In short, applying for a car loan can negatively affect your ability to qualify for a mortgage. If possible, I recommend that you wait until your mortgage closes before your apply for a new car loan. As we explain below, taking out a car loan -- or any loan for that matter -- can make it more challenging to get approved for a mortgage for multiple reasons.
First, a new car loan potentially increases your monthly debt payments which hurts your debt-to-income ratio. Simply put, your debt-to-income ratio is the ratio of your total monthly debt expense -- including your mortgage, property tax and homeowners insurance plus payments for other debts such as credit cards and car, student and personal loans -- to your gross income.
Lenders only permit you to spend so much of your income on monthly debt payments and usually apply a maximum debt-to-income ratio of 40% to 50% to determine the mortgage you can afford. The more money you spend on non-housing related debt, such as a car loan, the less money you can afford to spend on your mortgage and the lower the mortgage you qualify for.
For example, if you take out a new car loan with a monthly payment of $450 and you previously had no payment or a lower payment, then the mortgage you can afford may be reduced significantly, depending on your income. If your new car loan payment is lower, then your debt-to-income ratio improves and the mortgage you qualify for may increase.
Use our MORTGAGE QUALIFICATION CALCULATOR to determine the loan you can afford based on your monthly income and debt expense
Applying for a car loan can also impact your credit score, which affects your ability to qualify for a mortgage. When you apply for the loan, lenders pull your full credit report which can can cause your score to drop, at least temporarily.
Lenders use your credit score to set your mortgage terms and to determine your eligibility for certain loan programs. Depending on the program, applicants with a lower credit score may be required to pay a higher mortgage rate. The higher your rate, the lower the mortgage amount you can afford. Paying a higher mortgage rate also increases your monthly payment and interest cost.
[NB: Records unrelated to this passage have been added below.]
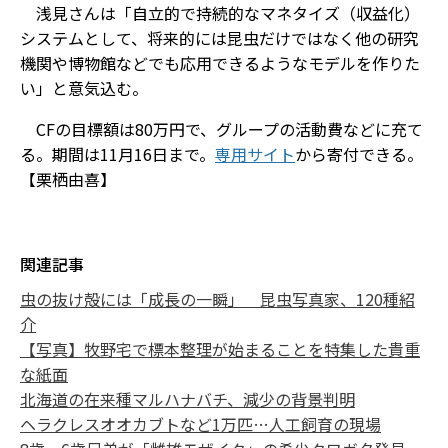
浅見さんは「自立的で持続的なマネタイズ（収益化）
システムとして、将来的には昆虫だけではなく他の研究
機関や博物館などでも応用できるようなモデルを作りた
い」と意気込む。
CFの目標額は80万円で、グループの活動費などに充て
る。期間は11月16日まで。
専用サイト
から寄付できる。
【栗栖由喜】
関連記事
虫の抜け殻には「成長の一瞬」 昆虫写真家、120種紹
介
【写真】牧野宅で標本整理が始まることを特集した貴重
な紙面
北海道の在来種マルハナバチ、減少の背景判明
ヘラクレスオオカブトなど1万匹…人工飼育の現場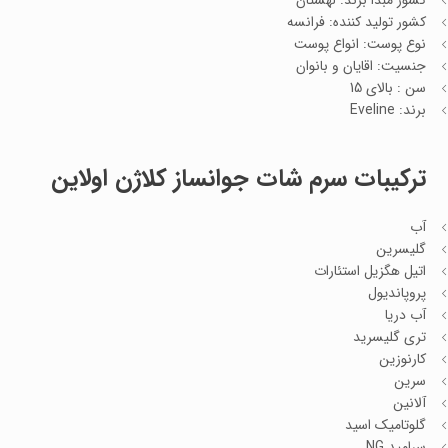
کشور مبدا برند: لهستان
کشور تولید کننده: فرانسه
نوع پوست: انواع پوست
جنسیت: اقایان و بانوان
سن : بالای 15
برند: Eveline
ترکیبات سرم شات جوانساز کلاژن اولاین
آب
گلیسرین
اتیل هگزیل استئارات
پروپاندیول
آب دریا
تری گلیسرید
کارنوزین
سرین
آلانین
گلوتامیک اسید
سرامید NG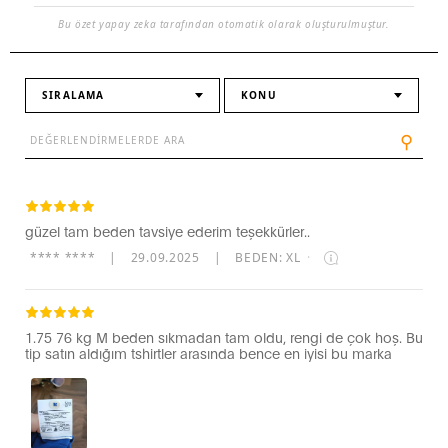
Bu özet yapay zeka tarafından otomatik olarak oluşturulmuştur.
SIRALAMA
KONU
⚲
güzel tam beden tavsiye ederim teşekkürler..
**** ****
|
29.09.2025
|
BEDEN: XL
·
1.75 76 kg M beden sıkmadan tam oldu, rengi de çok hoş. Bu
tip satın aldığım tshirtler arasında bence en iyisi bu marka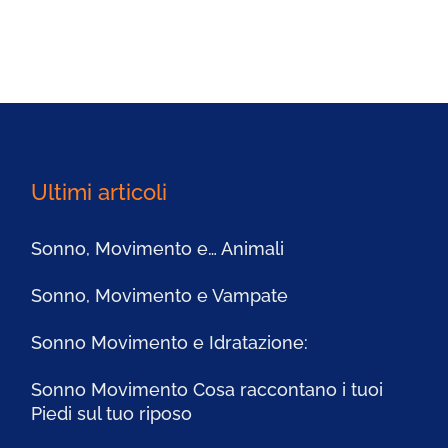
Ultimi articoli
Sonno, Movimento e… Animali
Sonno, Movimento e Vampate
Sonno Movimento e Idratazione:
Sonno Movimento Cosa raccontano i tuoi
Piedi sul tuo riposo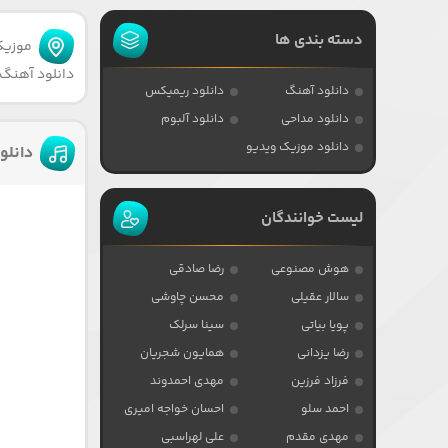
دسته بندی ها
موزیکا
دانلود آهنگ 
دانلود آهنگ
دانلود ریمیکس
دانلود مداحی
دانلود آلبوم
دانلود موزیک ویدیو
دانلو
لیست خوانندگان
هوش مصنوعی
رضا صادقی
سالار عقیلی
محسن چاوشی
پویا بیاتی
سینا سرلک
رضا یزدانی
همایون شجریان
فرزاد فرزین
مهدی احمدوند
احمد سلو
احسان خواجه امیری
مهدی مقدم
علی لهراسبی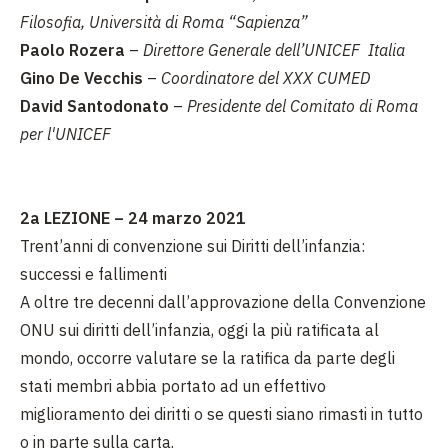
Filosofia,
Università di Roma “Sapienza”
Paolo Rozera
–
Direttore Generale dell’UNICEF Italia
Gino De Vecchis
–
Coordinatore del XXX CUMED
David Santodonato
–
Presidente del Comitato di Roma
per l'UNICEF
2a LEZIONE – 24 marzo 2021
Trent’anni di convenzione sui Diritti dell’infanzia:
successi e fallimenti
A oltre tre decenni dall’approvazione della Convenzione
ONU sui diritti dell’infanzia, oggi la più ratificata al
mondo, occorre valutare se la ratifica da parte degli
stati membri abbia portato ad un effettivo
miglioramento dei diritti o se questi siano rimasti in tutto
o in parte sulla carta.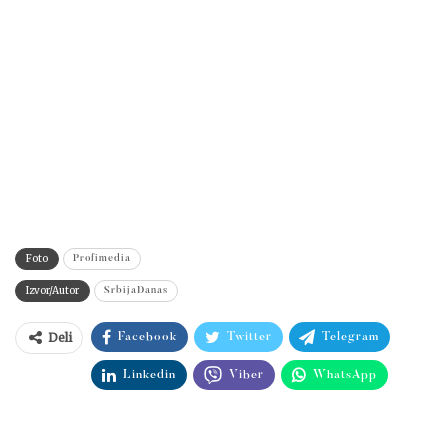
Foto
Profimedia
Izvor/Autor
SrbijaDanas
Deli
Facebook
Twitter
Telegram
Linkedin
Viber
WhatsApp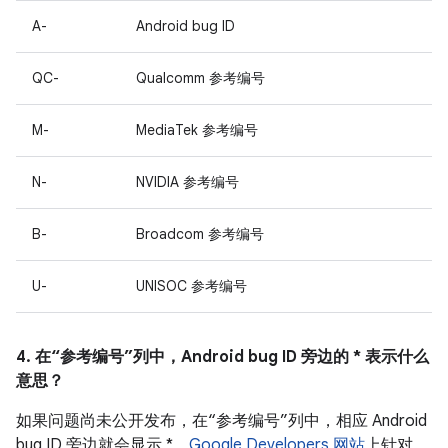
A-
Android bug ID
QC-
Qualcomm 参考编号
M-
MediaTek 参考编号
N-
NVIDIA 参考编号
B-
Broadcom 参考编号
U-
UNISOC 参考编号
4. 在“参考编号”列中，Android bug ID 旁边的 * 表示什么
意思？
如果问题尚未公开发布，在“参考编号”列中，相应 Android
bug ID 旁边就会显示 *。
Google Developers 网站
上针对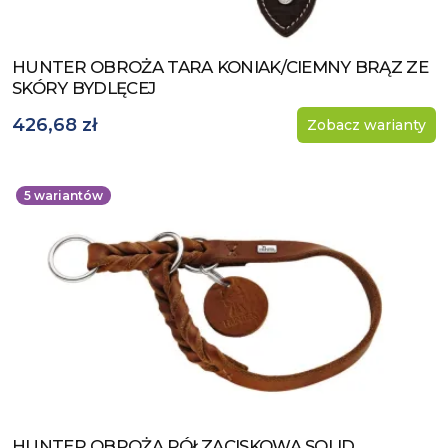
HUNTER OBROŻA TARA KONIAK/CIEMNY BRĄZ ZE
Zobacz produkt
SKÓRY BYDLĘCEJ
426,68 zł
Zobacz warianty
5
wariantów
HUNTER OBROŻA PÓŁZACISKOWA SOLID
Zobacz produkt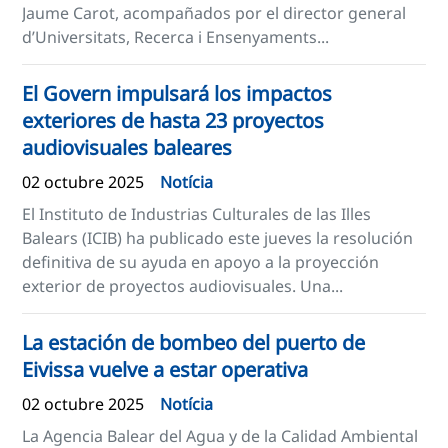
Jaume Carot, acompañados por el director general
d’Universitats, Recerca i Ensenyaments...
El Govern impulsará los impactos
exteriores de hasta 23 proyectos
audiovisuales baleares
02 octubre 2025
Notícia
El Instituto de Industrias Culturales de las Illes
Balears (ICIB) ha publicado este jueves la resolución
definitiva de su ayuda en apoyo a la proyección
exterior de proyectos audiovisuales. Una...
La estación de bombeo del puerto de
Eivissa vuelve a estar operativa
02 octubre 2025
Notícia
La Agencia Balear del Agua y de la Calidad Ambiental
The table below shows mortgage rates and closing costs for top-rated lenders near you. We recommend that you contact multiple lenders to confirm their qualification guidelines and to find the best loan terms.
While a lender credit inquiry for a car loan should not impact your credit score too significantly, you want your score to be as high as possible when you apply for a mortgage. Additionally, if you decide to move forward with the car loan, as long as you make your payments on time your credit score should recover and potentially increase, but that process can take several months.
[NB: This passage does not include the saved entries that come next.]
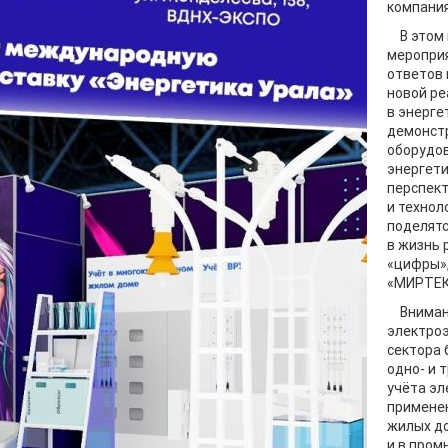
компания
В этом
меропри
ответов
новой ре
в энерге
демонст
оборудов
энергети
перспек
и технол
поделят
в жизнь 
«цифры»,
«МИРТЕК
Вниман
электро
сектора 
одно- и 
учёта эл
примене
жилых до
и в пром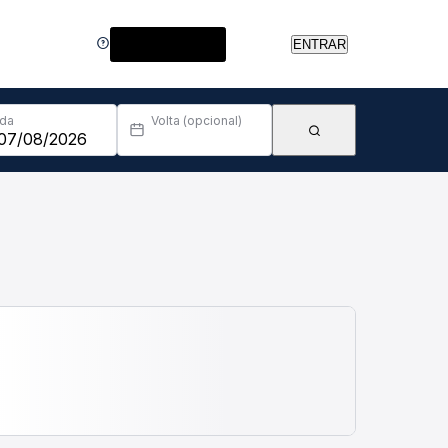
Central de Ajuda
ENTRAR
Ida
Volta (opcional)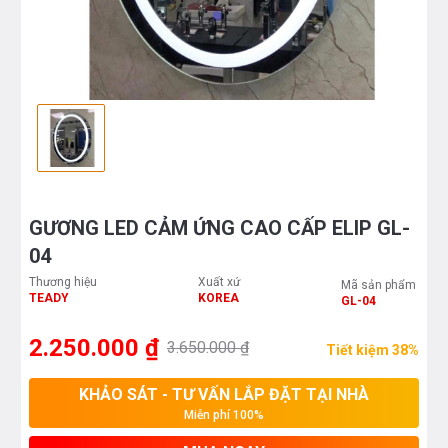
GƯƠNG LED CẢM ỨNG CAO CẤP ELIP GL-
04
Thương hiệu
Xuất xứ
Mã sản phẩm
TEADY
KOREA
GL-04
2.250.000 ₫
3.650.000 ₫
Tiết kiệm 38%
KHẢO SÁT - TƯ VẤN LẮP ĐẶT TẠI NHÀ
Miễn phí 100%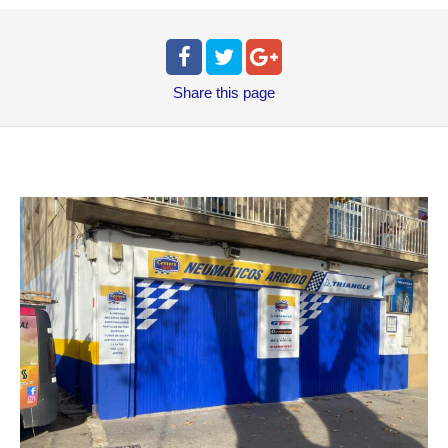
Share
this page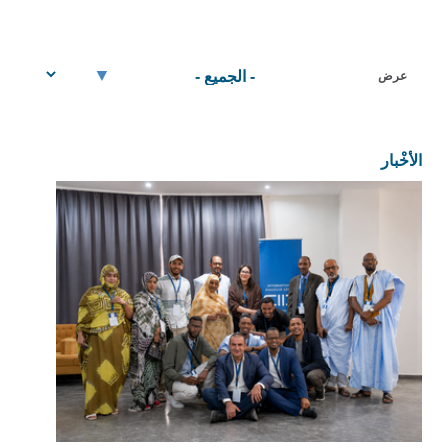
عرض
الأخْبار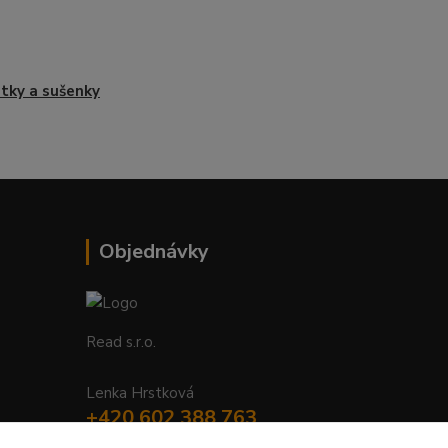
tky a sušenky
Objednávky
Read s.r.o.
Lenka Hrstková
+420 602 388 763
Po - Pá 8 - 14h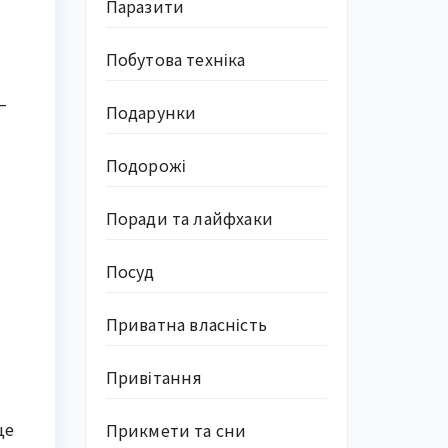
Паразити
Побутова техніка
—
Подарунки
Подорожі
Поради та лайфхаки
Посуд
Приватна власність
Привітання
це
Прикмети та сни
To summarize, if feasible, we recommend that you hold off on taking out any new loans or increasing your debt balance until after your mortgage closes. This approach should help you maintain your debt-to-income ratio and maximize the mortgage you can afford.
If you cannot wait to apply for a new car loan then I recommend that you take out the loan with the lowest possible monthly payment and always make your payments on time. Taking these steps puts you in the best position to qualify for a mortgage.